■ Problem
Read through the listing below and return only the lines containing "down".

■ Data for processing
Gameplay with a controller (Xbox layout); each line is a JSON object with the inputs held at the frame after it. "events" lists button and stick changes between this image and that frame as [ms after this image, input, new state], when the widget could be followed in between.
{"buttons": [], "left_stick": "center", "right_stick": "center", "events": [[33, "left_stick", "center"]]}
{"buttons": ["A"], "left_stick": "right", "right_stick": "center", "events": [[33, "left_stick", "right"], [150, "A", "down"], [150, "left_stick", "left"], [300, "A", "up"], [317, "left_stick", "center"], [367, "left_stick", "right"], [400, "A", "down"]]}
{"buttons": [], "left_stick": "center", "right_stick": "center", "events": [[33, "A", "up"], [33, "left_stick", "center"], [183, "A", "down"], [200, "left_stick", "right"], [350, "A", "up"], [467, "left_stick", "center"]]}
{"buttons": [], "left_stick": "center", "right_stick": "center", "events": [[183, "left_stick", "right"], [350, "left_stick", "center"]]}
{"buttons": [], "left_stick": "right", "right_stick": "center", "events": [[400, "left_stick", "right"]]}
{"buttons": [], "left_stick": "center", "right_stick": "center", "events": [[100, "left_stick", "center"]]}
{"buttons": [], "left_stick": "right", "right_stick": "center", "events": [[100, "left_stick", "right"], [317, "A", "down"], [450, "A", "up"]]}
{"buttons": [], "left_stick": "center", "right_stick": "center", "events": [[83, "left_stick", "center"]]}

■ Exercise solution
{"buttons": ["A"], "left_stick": "right", "right_stick": "center", "events": [[33, "left_stick", "right"], [150, "A", "down"], [150, "left_stick", "left"], [300, "A", "up"], [317, "left_stick", "center"], [367, "left_stick", "right"], [400, "A", "down"]]}
{"buttons": [], "left_stick": "center", "right_stick": "center", "events": [[33, "A", "up"], [33, "left_stick", "center"], [183, "A", "down"], [200, "left_stick", "right"], [350, "A", "up"], [467, "left_stick", "center"]]}
{"buttons": [], "left_stick": "right", "right_stick": "center", "events": [[100, "left_stick", "right"], [317, "A", "down"], [450, "A", "up"]]}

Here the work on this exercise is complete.